John Battelle wrote a great post yesterday comparing the rise and fall of Microsoft in the late nineties to Google today. Dave Winer responds, saying the more appropriate comparison is to Netscape. He goes on to suggest that Google think harder about its long term role in the search world:
I think Google misunderstands that their platform is advertising, that’s a temporary transitional thing, the real platform is (doh) Search.
Dave is so dead on correct here. Google has to open up their search API or, in the long run, someone else will.

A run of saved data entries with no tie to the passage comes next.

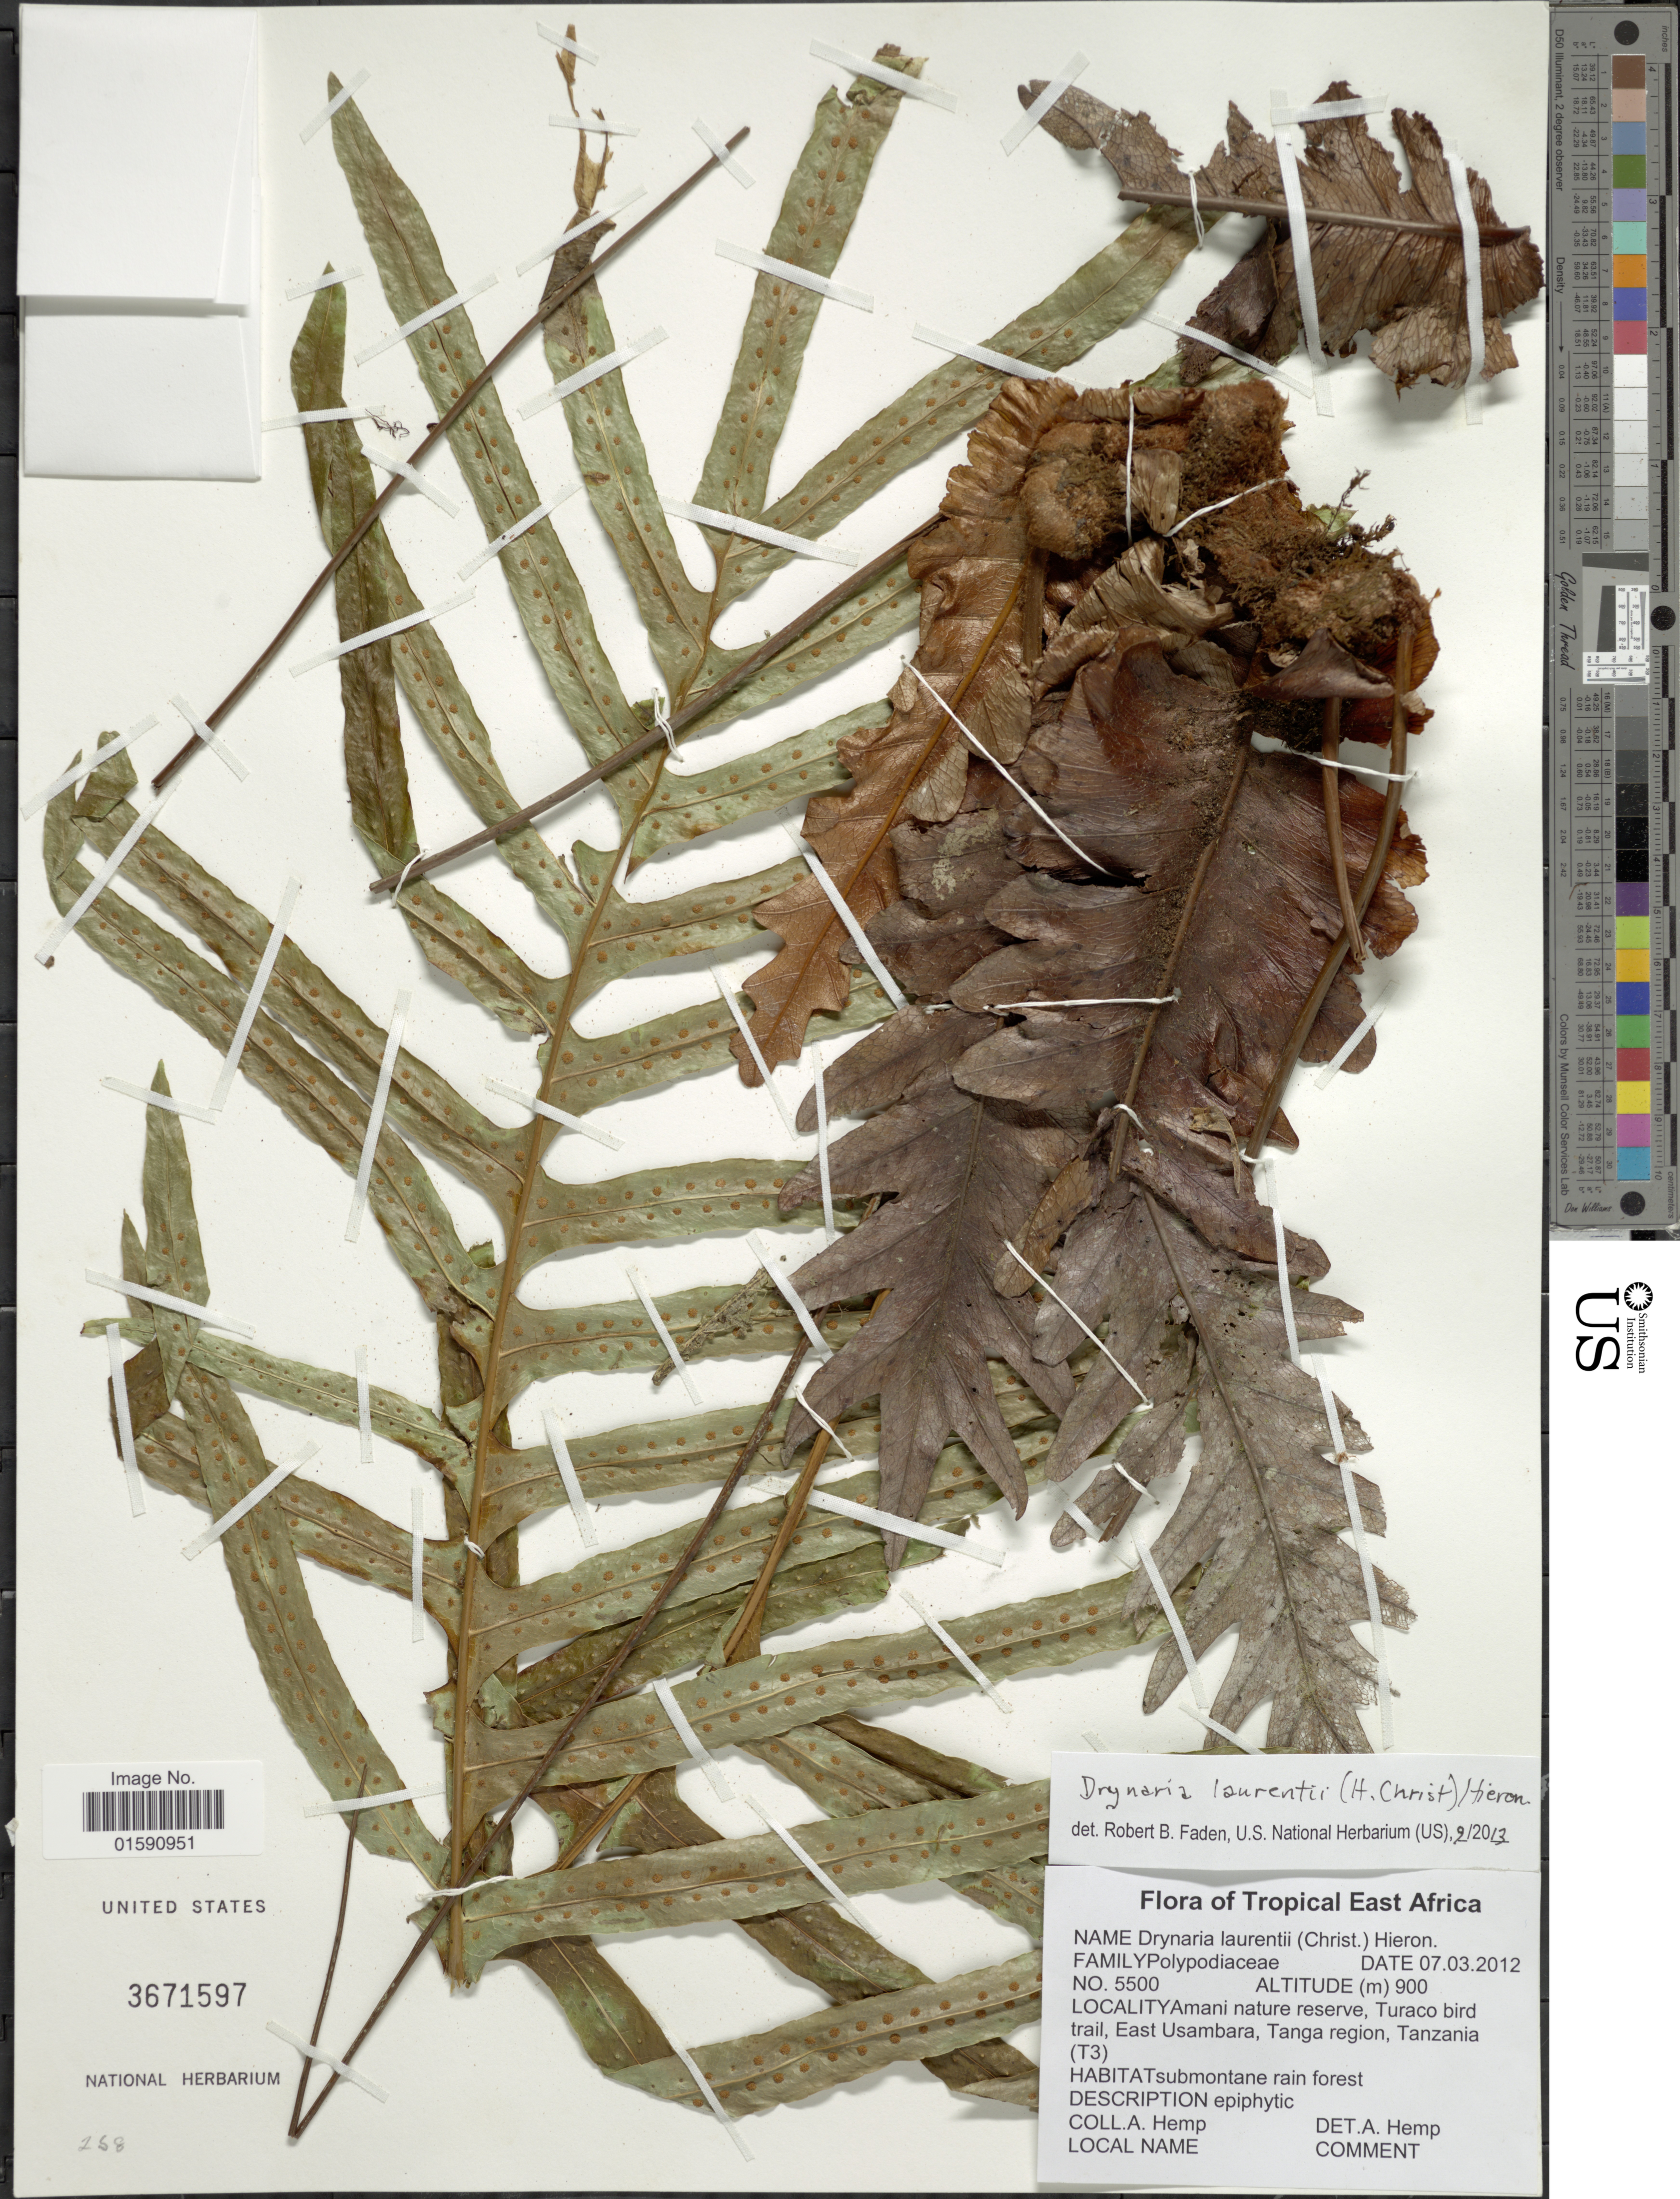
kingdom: Plantae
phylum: Tracheophyta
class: Polypodiopsida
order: Polypodiales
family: Polypodiaceae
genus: Drynaria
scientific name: Drynaria laurentii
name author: (Christ) Hieron.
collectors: A. Hemp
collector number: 5500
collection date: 2012-03-07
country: Tanzania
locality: Tropical East Africa. Amani nature reserve, Turaco bird trail, East Usambara, Tanga region, Tanzania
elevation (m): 900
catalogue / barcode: US 3671597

The internet is the ultimate destroyer of the tragedy of the commons - and those who continue to remove friction are the only ones that can possibly win.
And I also note this: While Google seems to struggle finding its product direction, Yahoo (and increasingly Microsoft) continues to roll out success after success. Yahoo is now my default map and email service (and they weren’t last month). And there is a good chance Yahoo will also become my default RSS reader.
Discussion is evolving on Memeorandum.




I agree with you. Google is Microsoft just about 3 or 4 years ago. Everybody was concerned what Bill Gates was doing at Microsoft. I would not say that has totally changed, Microsoft is still are a huge player but attention has been shifted to Google who has been putting out new products every other week. So then you have to start looking at product quality. Are all these products of the same quality as the Google search we have all grown to love? I am not so sure they all are. I don’t use GMail as a primary email account; since I had my account hacked in June. I use Yahoo Mail and have for over 5 years. I use Pluck’s RSS Reader for RSS aggregation and sometimes use My Yahoo as well for that function. So it appears after the initial buzz of a new Google product dies down and the dust settles, other brands do stand a chance against the onslaught of new Google products. Dave Winer’s mention of Google opening their search API was interesting. So I wonder, will knowledge sharing in the form of open API’s be the key to a company becoming the next Google?
Well, one may argue with “Google has to open up their search API”. protocol (HTTP) + markup language (HTML) = API. Or are you referring to a different API?
Scoble was ranting about this a few weeks back, I sure
wished I lived in the land of who’s who amongst all the coffee shops… at least there is the internet. I can’t feel too bad about hearing things a few weeks late though, I bet 90% of the people out there never hear about 99% of the stuff that goes on in the tech world, unless they stayed glued to the TV or hold their breath for M$ updates lol. (of course, I have no idea what the next breakthrough medicine, etc. will be… priorities I guess) If I weren’t tied up in other stuff at the time and was able to get some GOOG that lovely opening day, I’d be selling 75% of it right NOW! DO NO EVIL MY ASS!
Billy, you always leave the most interesting comments.